Plötzlich flossen Tränen aus Sturms Augen. Er neigte seinen Kopf, unfähig zu sprechen. Dann küßte er den Edelstein und verstaute ihn vorsichtig in seinem Gürtel. Er streckte seine Hände aus, aber Alhana zog sich in den Toreingang zurück, ihr blasses Gesicht abgewandt.

»Bitte geh«, sagte sie. Sturm stand einen Moment unentschlossen da, aber er durfte ihre Bitte nicht abschlagen, das gebot ihm sein Kodex. Der Ritter drehte sich um und war im nächsten Moment im Grauen der Straße verschwunden.

Alhana hatte ihm einen Moment lang nachgesehen, dann legte sich eine verhärtende Schale schützend um sie. »Vergib mir, Sturm«, flüsterte sie. Dann hielt sie inne. »Nein, vergib mir nicht«, sagte sie barsch. »Danke mir.«

Sie schloß ihre Augen, imaginierte ein bestimmtes Bild und sandte eine Nachricht zu den Außenbezirken der Stadt, wo ihre Freunde auf sie warteten, um sie von dieser Welt der Menschen fortzuholen. Als sie ihre telepathische Antwort erhielt, seufzte Alhana auf und begann eifrig den raucherfüllten Himmel abzusuchen.

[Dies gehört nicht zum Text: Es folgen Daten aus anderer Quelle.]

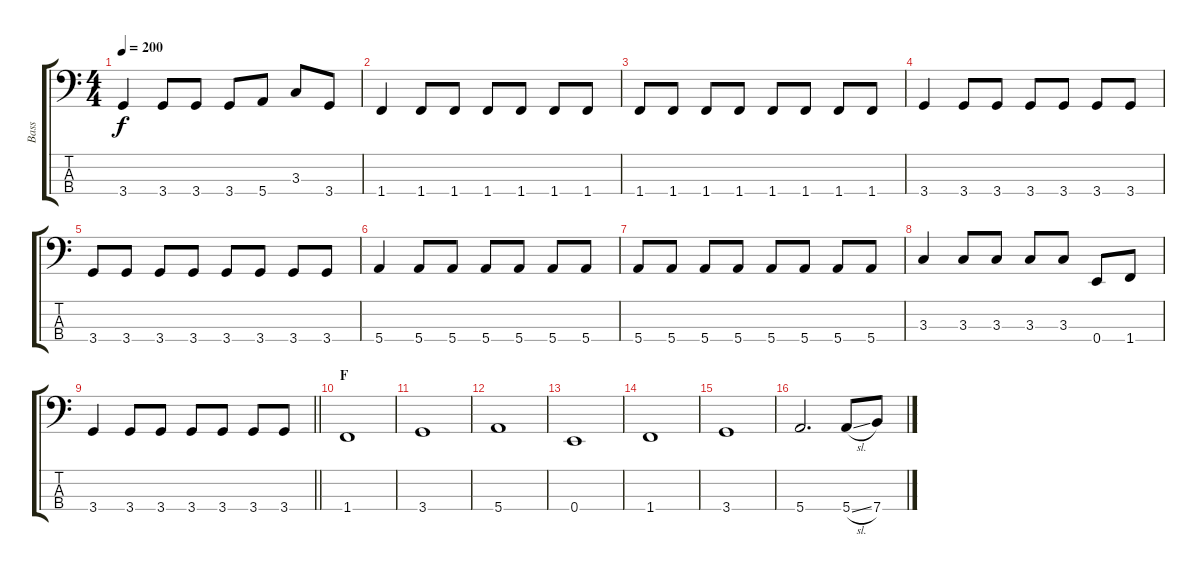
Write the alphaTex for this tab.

\track ("Bass" "Bass") {instrument electricbasspick}
\staff {score tabs}
\tuning (G2 D2 A1 E1) {hide}
\ts (4 4)
\tempo 200
\clef f4
\ks c
3.4.4{dy f} 3.4.8 3.4.8 3.4.8 5.4.8 3.3.8 3.4.8 |
1.4.4 1.4.8 1.4.8 1.4.8 1.4.8 1.4.8 1.4.8 |
1.4.8 1.4.8 1.4.8 1.4.8 1.4.8 1.4.8 1.4.8 1.4.8 |
3.4.4 3.4.8 3.4.8 3.4.8 3.4.8 3.4.8 3.4.8 |
3.4.8 3.4.8 3.4.8 3.4.8 3.4.8 3.4.8 3.4.8 3.4.8 |
5.4.4 5.4.8 5.4.8 5.4.8 5.4.8 5.4.8 5.4.8 |
5.4.8 5.4.8 5.4.8 5.4.8 5.4.8 5.4.8 5.4.8 5.4.8 |
3.3.4 3.3.8 3.3.8 3.3.8 3.3.8 0.4.8 1.4.8 |
\barLineRight lightlight
3.4.4 3.4.8 3.4.8 3.4.8 3.4.8 3.4.8 3.4.8 |
\section ("" "F")
1.4.1 |
3.4.1 |
5.4.1 |
0.4.1 |
1.4.1 |
3.4.1 |
5.4.2{d} 5.4{sl}.8 7.4.8
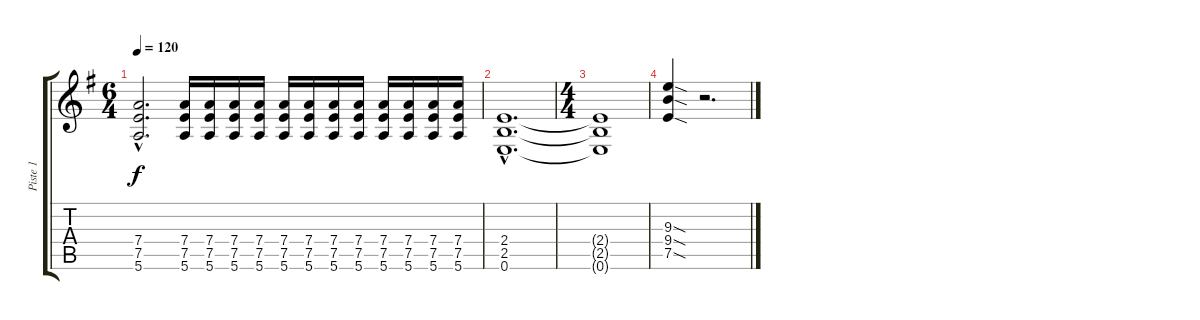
\track ("Piste 1" "Piste 1") {instrument distortionguitar}
\staff {score tabs}
\tuning (E4 B3 G3 D3 A2 E2) {hide}
\ts (6 4)
\tempo 120
\clef g2
\ks eminor
(7.4{hac} 7.5{hac} 5.6{hac}).2{d dy f} (7.4 7.5 5.6).16 (7.4 7.5 5.6).16 (7.4 7.5 5.6).16 (7.4 7.5 5.6).16 (7.4 7.5 5.6).16 (7.4 7.5 5.6).16 (7.4 7.5 5.6).16 (7.4 7.5 5.6).16 (7.4 7.5 5.6).16 (7.4 7.5 5.6).16 (7.4 7.5 5.6).16 (7.4 7.5 5.6).16 |
(2.4{hac} 2.5{hac} 0.6{hac}).1{d} |
\ts (4 4)
(2.4{t} 2.5{t} 0.6{t}).1 |
(9.3{sod} 9.4{sod} 7.5{sod}).4 r.2{d}
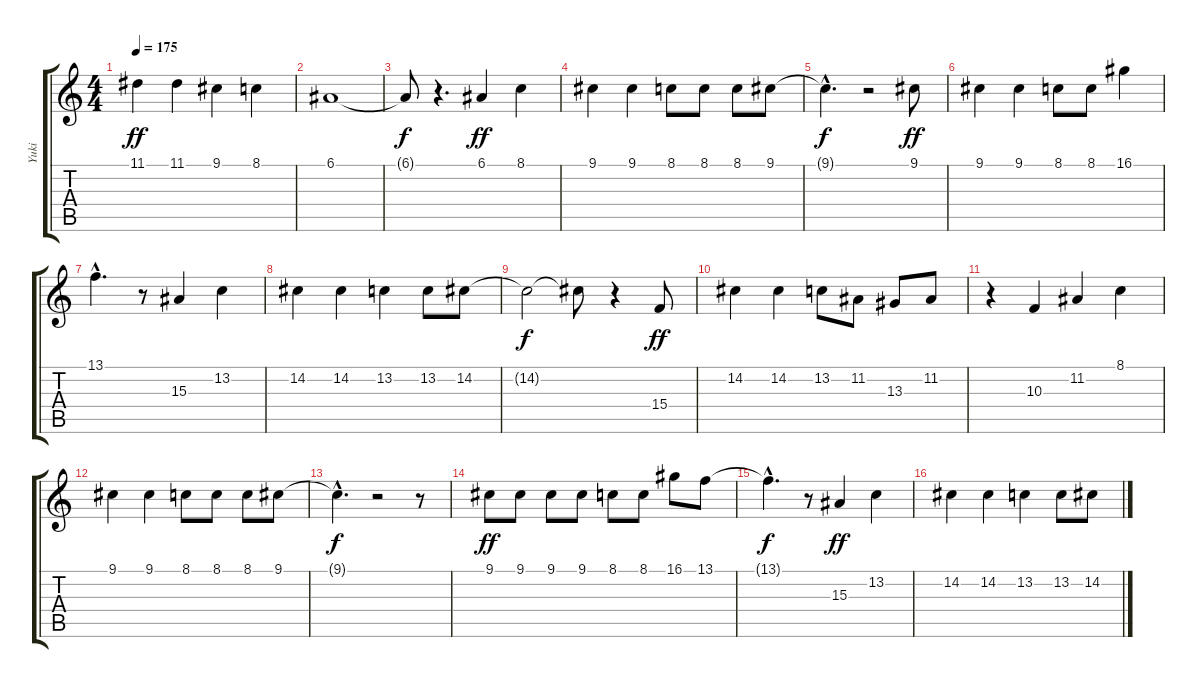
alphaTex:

\track ("Yuki" "Yuki") {instrument tenorsax}
\staff {score tabs}
\tuning (E4 B3 G3 D3 A2 E2) {hide}
\ts (4 4)
\tempo 175
\clef g2
\ks c
11.1.4{dy ff} 11.1.4 9.1.4 8.1.4 |
6.1.1 |
6.1{t}.8{dy f} r.4{d} 6.1.4{dy ff} 8.1.4 |
9.1.4 9.1.4 8.1.8 8.1.8 8.1.8 9.1.8 |
9.1{hac t}.4{d dy f} r.2 9.1.8{dy ff} |
9.1.4 9.1.4 8.1.8 8.1.8 16.1.4 |
13.1{hac}.4{d} r.8 15.3.4 13.2.4 |
14.2.4 14.2.4 13.2.4 13.2.8 14.2.8 |
14.2{t}.2{dy f} 14.2{t}.8 r.4 15.4.8{dy ff} |
14.2.4 14.2.4 13.2.8 11.2.8 13.3.8 11.2.8 |
r.4 10.3.4 11.2.4 8.1.4 |
9.1.4 9.1.4 8.1.8 8.1.8 8.1.8 9.1.8 |
9.1{hac t}.4{d dy f} r.2 r.8 |
9.1.8{dy ff} 9.1.8 9.1.8 9.1.8 8.1.8 8.1.8 16.1.8 13.1.8 |
13.1{hac t}.4{d dy f} r.8 15.3.4{dy ff} 13.2.4 |
14.2.4 14.2.4 13.2.4 13.2.8 14.2.8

»Aha«, sagte Raistlin ruhig, als die ersten Hörner durch die Stille des Nachmittags schallten. »Ich habe es euch gesagt.«

Flußwind warf dem Magier einen ärgerlichen Blick zu, während er überlegte, was zu tun sei. Es war eine einfache Sache, die Gruppe vor den Stadtwachen zu beschützen, aber eine ganz andere, sie vor den Drakonierarmeen und Drachen zu bewahren! Flußwinds dunkle Augen schweiften über die Gruppe. Tika hatte sich erhoben, die Hand am Schwert. Das junge Mädchen war mutig und stark, aber nicht waffengeübt. Der Barbar konnte immer noch die Narben an ihren Händen sehen, wo sie sich selbst geschnitten hatte.

»Was ist das?« fragte Elistan mit verdutztem Blick.

»Der Drachenfürst greift die Stadt an«, antwortete Flußwind barsch und versuchte weiter nachzudenken.

Er hörte ein Rasseln. Caramon war aufgestanden, der Krieger wirkte ruhig und gelassen. Das war erleichternd. Obwohl Flußwind Raistlin verabscheute, mußte er zugeben, daß der Magier und sein Kriegerbruder Eisen und Magie wirkungsvoll zu verbinden verstanden. Auch Laurana wirkte beherrscht und entschlossen, aber sie war eine Elfe. Flußwind hatte nie gelernt, Elfen richtig zu vertrauen.

»Verschwindet aus der Stadt, falls wir nicht zurückkehren«, hatte Tanis ihm gesagt. Aber Tanis hatte das jetzt nicht vorausgesehen! Sie würden aus der Stadt gehen, nur um in den Ebenen auf die Armeen des Drachenfürsten zu stoßen. Nun war Flußwind auch klar, wer sie die ganze Zeit über auf ihrer Reise zu diesem, dem Untergang geweihten Ort beobachtet hatte. Er fluchte in seiner Sprache. Doch dann, als die ersten Drachen über der Stadt kreisten, fühlte er Goldmonds Arm. Er sah sie an, sie lächelte – es war das Lächeln der Tochter des Stammeshäuptlings -, und er sah den Glauben in ihren Augen. Den Glauben an die Götter, und den Glauben an ihn. Ihm wurde leichter ums Herz, seine Angst war verschwunden.